Thanks for checking it out.

The ghosts move from a simple adaptation of the classic FCG.

It def sparked my interest building. I think I'll get a motor with a little more torque for next year.

Video with better shots and commentary.


----------



## Spooky Dave (May 12, 2011)

Pretty studly first haunt!


----------



## halloween71 (Aug 9, 2007)

Great job!!


----------



## jdubbya (Nov 6, 2005)

Really great! I also love those ghosts. The night shots are great!


----------



## RoxyBlue (Oct 6, 2008)

Thanks for posting the ghost video, Nemesis. I love seeing how haunters take a basic design like this and turn it into something different and equally cool.


----------



## CreeepyCathy (Mar 28, 2009)

great job on everything. Love the ghosts!


----------



## beelce (Jul 21, 2007)

Nice stuff Nemesis...................
Really liking the little ghost,,,great effect...good thing you didn't have wind that night.


----------



## Vlad (Aug 2, 2005)

Nice work, I liked the fencing and the ghosts as well.


----------



## robert padilla (Nov 9, 2011)

like everyone else i really liked the ghost movement! once the sun went down the lighting really looked great. great job on your haunt! you make us fellow haunters proud.....finally another has seen the light. spread the word we need more houses set up for halloween.....


----------



## Mortissanguine (Mar 30, 2008)

Nice. Love the ghosties. Look forward to seeing your work next year!


----------



## niblique71 (Dec 2, 2009)

I like the ghosts too, and your lighting effects were nice as well. Overall great job


----------



## Drago (Sep 5, 2011)

Indeed! That adaptation for the ghosts looks great!


----------



## The Red Skull (Dec 23, 2010)

VERY nicely done... Great start, leaps ahead of other first year haunts, so I'm looking forward to seeing what you do next year!


----------



## Pumpkin5 (Aug 8, 2010)

:jol: Very impressive NemGen! Okay, I will go ahead and say it...I love the ghosts too....but I thought your lighting was very well done and your fog chiller was working great! Love the spiders....last year was my first year forte into spiders and I love them! I thought you did a great job on spreading the creep around your yard and I bet the TOT's loved your house! Can't wait to see what you've got up your sleeve for this year!


----------



## goneferal (Sep 8, 2010)

Great job. I live the ghosts, I bet the TOT's did too.


----------



## MrGrimm (May 19, 2009)

Very nice haunt!! And it's your first year?!

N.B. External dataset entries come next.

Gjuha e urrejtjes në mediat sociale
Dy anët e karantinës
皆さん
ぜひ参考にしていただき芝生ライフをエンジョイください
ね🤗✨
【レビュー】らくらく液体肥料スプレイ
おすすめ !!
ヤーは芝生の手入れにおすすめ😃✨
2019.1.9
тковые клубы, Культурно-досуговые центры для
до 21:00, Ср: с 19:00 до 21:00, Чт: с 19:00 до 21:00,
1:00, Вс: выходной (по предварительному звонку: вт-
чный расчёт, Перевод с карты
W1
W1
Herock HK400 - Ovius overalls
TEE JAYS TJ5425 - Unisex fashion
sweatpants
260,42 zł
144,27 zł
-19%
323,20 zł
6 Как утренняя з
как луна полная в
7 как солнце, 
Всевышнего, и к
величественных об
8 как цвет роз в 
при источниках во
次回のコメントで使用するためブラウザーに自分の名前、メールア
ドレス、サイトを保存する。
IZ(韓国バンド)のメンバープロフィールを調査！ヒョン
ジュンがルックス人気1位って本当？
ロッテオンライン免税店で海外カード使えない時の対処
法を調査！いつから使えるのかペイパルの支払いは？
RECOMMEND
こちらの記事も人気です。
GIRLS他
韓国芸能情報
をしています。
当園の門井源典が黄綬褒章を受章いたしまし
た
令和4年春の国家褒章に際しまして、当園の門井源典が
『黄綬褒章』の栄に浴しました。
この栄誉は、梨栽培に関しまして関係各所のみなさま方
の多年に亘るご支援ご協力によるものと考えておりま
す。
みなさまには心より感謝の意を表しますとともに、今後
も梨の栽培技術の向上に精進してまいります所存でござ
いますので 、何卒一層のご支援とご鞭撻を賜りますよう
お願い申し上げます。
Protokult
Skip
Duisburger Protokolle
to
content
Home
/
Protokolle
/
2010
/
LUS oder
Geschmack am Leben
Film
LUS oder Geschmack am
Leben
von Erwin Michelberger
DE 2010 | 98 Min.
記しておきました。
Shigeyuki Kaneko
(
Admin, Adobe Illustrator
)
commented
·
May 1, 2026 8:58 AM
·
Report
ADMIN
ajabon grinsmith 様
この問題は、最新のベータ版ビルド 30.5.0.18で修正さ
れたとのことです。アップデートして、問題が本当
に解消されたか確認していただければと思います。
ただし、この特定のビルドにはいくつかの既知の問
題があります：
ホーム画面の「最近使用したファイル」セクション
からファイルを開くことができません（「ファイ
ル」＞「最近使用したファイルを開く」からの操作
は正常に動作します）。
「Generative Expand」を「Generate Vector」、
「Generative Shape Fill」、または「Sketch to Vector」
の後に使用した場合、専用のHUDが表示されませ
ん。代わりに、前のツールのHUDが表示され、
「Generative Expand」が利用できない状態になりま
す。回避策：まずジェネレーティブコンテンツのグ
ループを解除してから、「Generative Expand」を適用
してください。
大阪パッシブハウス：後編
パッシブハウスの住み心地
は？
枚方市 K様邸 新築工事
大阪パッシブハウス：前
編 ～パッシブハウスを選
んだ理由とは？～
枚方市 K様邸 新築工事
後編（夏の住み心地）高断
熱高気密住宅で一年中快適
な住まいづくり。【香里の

I especially loved the thing standing in front of the garage with the strobes... spooky stuff!


----------



## Headless (Sep 4, 2011)

Great job with the ghosts - and your yard looks great!


----------



## graveyardmaster (May 14, 2012)

wow fantastic job nemisis,your yard looks amazing,love the ghosts and your lighting was very well done,thanks for posting the ghost video!!


----------



## Spooky1 (Aug 25, 2008)

Nice job. I like the ghosts (thanks for the separate video) and the animated guy with the knife.


----------



## hauntusa (Jul 28, 2012)

*animated*

I like those animated items, anyone know where to get a motor from?


----------